An upgrade to the core of the public internet proposed by Google almost a decade ago has finally been given the green light, paving the way for significant speed and security improvements.
The organization responsible for establishing internet standards, the Internet Engineering Task Force (IETF), has announced that the QUIC data transmission protocol has reached a sufficient level of maturity to replace the current Transmission Control Protocol (TCP), which debuted in 1974.
Now approved as an official internet standard, QUIC can be utilized by anyone developing an online service and will be particularly valuable in contexts in which speed is paramount.
QUIC was first deployed in 2013 as an upgrade to Google Chrome that improved the speed at which data was shifted from the browser to company servers. After that, the protocol was tested in a number of different contexts and applications, before being submitted to the IETF for consideration in 2016.
Like TCP, the role of QUIC is to dictate how information is split into packets, delivered across the internet and then reformed at its destination. Unlike its predecessor, though, QUIC is built around the much faster User Datagram Protocol (UDP) and boasts a superior mechanism for recovering data that may have been lost along the way.
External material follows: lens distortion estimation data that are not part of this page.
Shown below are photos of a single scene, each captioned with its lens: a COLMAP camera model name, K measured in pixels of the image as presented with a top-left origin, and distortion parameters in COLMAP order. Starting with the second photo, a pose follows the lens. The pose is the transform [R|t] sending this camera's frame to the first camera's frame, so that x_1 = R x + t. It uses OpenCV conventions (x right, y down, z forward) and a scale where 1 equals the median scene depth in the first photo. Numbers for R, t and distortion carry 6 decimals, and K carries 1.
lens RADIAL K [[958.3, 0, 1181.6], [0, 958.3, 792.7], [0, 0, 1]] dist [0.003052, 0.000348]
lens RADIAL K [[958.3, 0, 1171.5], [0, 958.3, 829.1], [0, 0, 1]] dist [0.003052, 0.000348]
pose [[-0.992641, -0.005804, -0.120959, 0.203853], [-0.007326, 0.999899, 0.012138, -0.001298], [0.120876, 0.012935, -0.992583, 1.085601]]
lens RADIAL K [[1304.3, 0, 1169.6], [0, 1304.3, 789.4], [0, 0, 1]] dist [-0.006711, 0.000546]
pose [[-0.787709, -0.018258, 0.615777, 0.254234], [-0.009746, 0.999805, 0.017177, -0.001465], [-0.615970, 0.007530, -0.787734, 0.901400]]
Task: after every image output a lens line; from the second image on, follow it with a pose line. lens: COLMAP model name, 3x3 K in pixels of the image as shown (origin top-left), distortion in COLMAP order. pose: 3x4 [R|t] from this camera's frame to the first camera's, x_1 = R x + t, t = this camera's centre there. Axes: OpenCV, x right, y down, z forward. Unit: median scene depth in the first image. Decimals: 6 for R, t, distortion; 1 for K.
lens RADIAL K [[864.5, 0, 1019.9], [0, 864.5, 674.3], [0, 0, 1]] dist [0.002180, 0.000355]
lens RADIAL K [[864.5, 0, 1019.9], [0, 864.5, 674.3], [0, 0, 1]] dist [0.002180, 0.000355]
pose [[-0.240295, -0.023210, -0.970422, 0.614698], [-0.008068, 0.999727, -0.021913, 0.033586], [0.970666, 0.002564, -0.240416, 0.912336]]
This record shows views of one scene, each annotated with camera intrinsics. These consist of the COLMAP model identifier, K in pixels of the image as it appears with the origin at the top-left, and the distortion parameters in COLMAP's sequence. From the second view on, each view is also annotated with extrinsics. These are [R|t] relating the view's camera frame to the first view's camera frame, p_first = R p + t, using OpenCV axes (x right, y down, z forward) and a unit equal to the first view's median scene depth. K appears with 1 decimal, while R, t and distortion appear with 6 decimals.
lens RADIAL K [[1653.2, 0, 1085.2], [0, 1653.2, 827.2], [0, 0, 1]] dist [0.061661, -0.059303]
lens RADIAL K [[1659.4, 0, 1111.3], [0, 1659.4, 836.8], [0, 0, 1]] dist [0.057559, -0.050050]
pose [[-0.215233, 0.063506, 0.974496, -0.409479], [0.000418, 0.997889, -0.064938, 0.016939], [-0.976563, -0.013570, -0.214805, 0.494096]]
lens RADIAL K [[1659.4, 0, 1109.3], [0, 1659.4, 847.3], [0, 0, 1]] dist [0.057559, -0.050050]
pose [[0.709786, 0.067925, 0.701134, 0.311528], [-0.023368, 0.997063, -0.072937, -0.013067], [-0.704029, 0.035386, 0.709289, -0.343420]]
In a paper published in 2017, Google stated that QUIC is capable of improving loading speeds for search queries by 8% on desktop and cutting back YouTube buffering times by up to 18% (and it’s possible these figures may be even more impressive today). Websites and services that utilize encrypted connections are also expected to enjoy a particularly sizable speed increase.
However, migrating from TCP to QUIC will be no small task, with a vast number of existing services built around the older protocol. For this reason, a broad and immediate switch is unlikely. Instead, it’s expected that market players will begin to adopt the new standard slowly, starting with companies whose services will enjoy the most dramatic performance gains.